Mas na Aboboreira também ninguém me comprava nada, então tive que ir da Aboboreira para a Freiria a vender móveis, mas como não tinha transporte nenhum, então pedi a uma senhora minha amiga que me emprestásse uma burra. E era em cima da burra que eu, por essas várzeas, ia até à Freiria. Um dia a burra caiu, acabou por cair num ribeiro e eu molhei os móveis todos... vejam bem as voltas que a vida dá...
Perguntar-me-ão como é que eu comecei dos móveis toscos mosqueteiros, que eram os frigoríficos da época para os móveis de luxo que hoje fazemos... comecei também... foi através dos restauros que eu fui aprendendo muitas técnicas e então agarrei nessas técnicas de Mestres antigos e adaptei-as para... nomeadamente fazer os malhetes de rabo de andorinha, fazer os... segurar melhor as madeiras, portanto foi aí que comecei a … e também tem aqui uma coisa, não foi só por começar a aprender a fazer malhetes e etc, mas foi também e sobretudo que pelos anos que determinado móvel tinha e que eu achava que ao restaurar aquele móvel se o fizesse bem feito estava a respeitar os Mestres que o fizeram.
Então todas estas técnicas fui aprendendo, trouxe-as para os dias de hoje e começamos então a fazer móveis de luxo.

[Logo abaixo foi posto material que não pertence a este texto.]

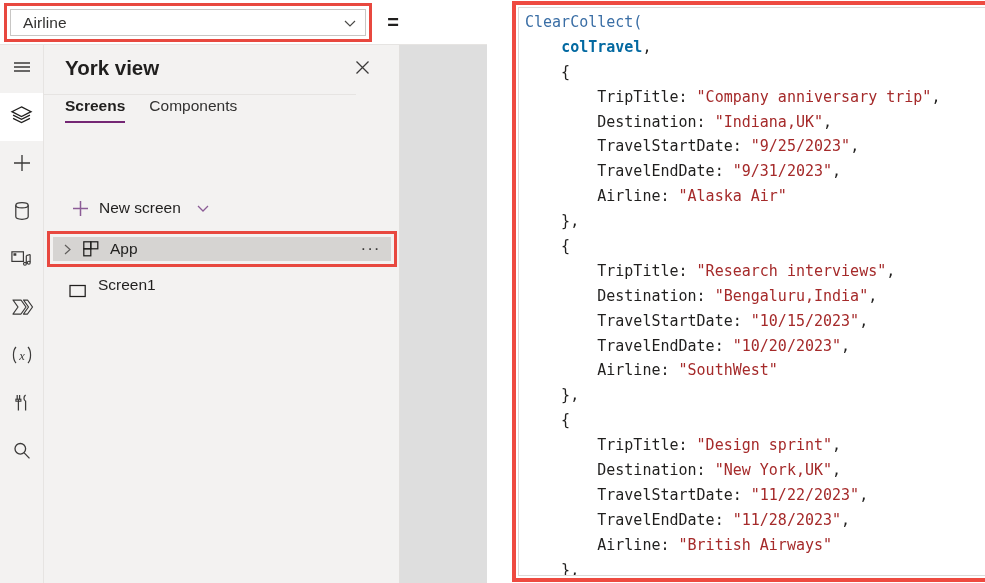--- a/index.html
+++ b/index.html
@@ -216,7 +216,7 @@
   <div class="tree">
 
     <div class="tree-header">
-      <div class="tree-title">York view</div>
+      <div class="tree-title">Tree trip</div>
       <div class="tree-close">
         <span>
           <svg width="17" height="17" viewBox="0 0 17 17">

E isto principalmente, muito principalmente nos dias de hoje com a ajuda preciosa do meu filho João e da minha filha Carla.
Depois a Dra. Simoneta Luz Afonso que era a pessoa responsável pelo Palácio da Ajuda, ao ter conhecimento desta minha profissão, convidou-me para ir, a mim e ao meu filho dar aulas no Instituto José de Figueiredo, onde leccionámos durante vários anos a cadeira de Marcenaria Artística. Antes disso também já tinha estado na Escola de Conservação e Restauro, através da Câmara de Sintra, em Cabriz.
Mas devido a que depois a procura pelos nossos móveis começou a ser muita tive que deixar o ensino e dedicar-me mais aqui à oficina.
Nos meus 77 anos de vida, já passei por muita coisa... e como se isso não bastasse, hoje temos o COVID...
Mas nem tudo são más notícias, eu encontro-me bem, a minha família também e espero que aqueles que estão a ver este vídeo também se encontrem bem.
Eu queria partilhar convosco algo de muito saboroso que me aconteceu recentemente: Foi-me atribuído Prémio Nacional de Artesanato, na categoria de Grande Prémio Carreira.
Queria agradecer muito, em primeiro lugar à minha família, à minha esposa, ao meu filho João e à minha filha Carla, porque de facto são eles... é graças a eles que cheguei até aos dias de hoje com esta grande paixão de continuar a fazer móveis de luxo.
Mas também não posso esquecer, de um modo particular os meus clientes, que são eles a razão principal desta profissão e até desta família, também àqueles que não conhecendo pessoalmente mas que conhecendo os meus trabalhos, quiseram também votar em mim e de um modo particular também, desculpem esta particularidade mas também ao júri que me atribui este prémio.
Quase a terminar quero dizer mais uma vez que me sinto bem, que este prémio veio dar muita força, muita animação, veio me dar tudo para que eu continue a fazer cada vez mais móveis de luxo, mais e melhor, mas... devagar, porque o meu Mestre dizia-me, quando lá na oficina eu queria fazer as coisas à pressa para ele ficar contente comigo, ele diz-me esta frase “Rapaz, devagar... porque depressa e bem, não há quem” e isso tenho trazido até aos dias de hoje. Esta frase nunca vou esquecê-la porque era a frase que aqui nós não queremos fazer muita coisa, o que queremos fazer é bem feito, bem feito para durar muitos anos.
E a terminar, um bem haja a todos, fiquem bem e olhe... até breve!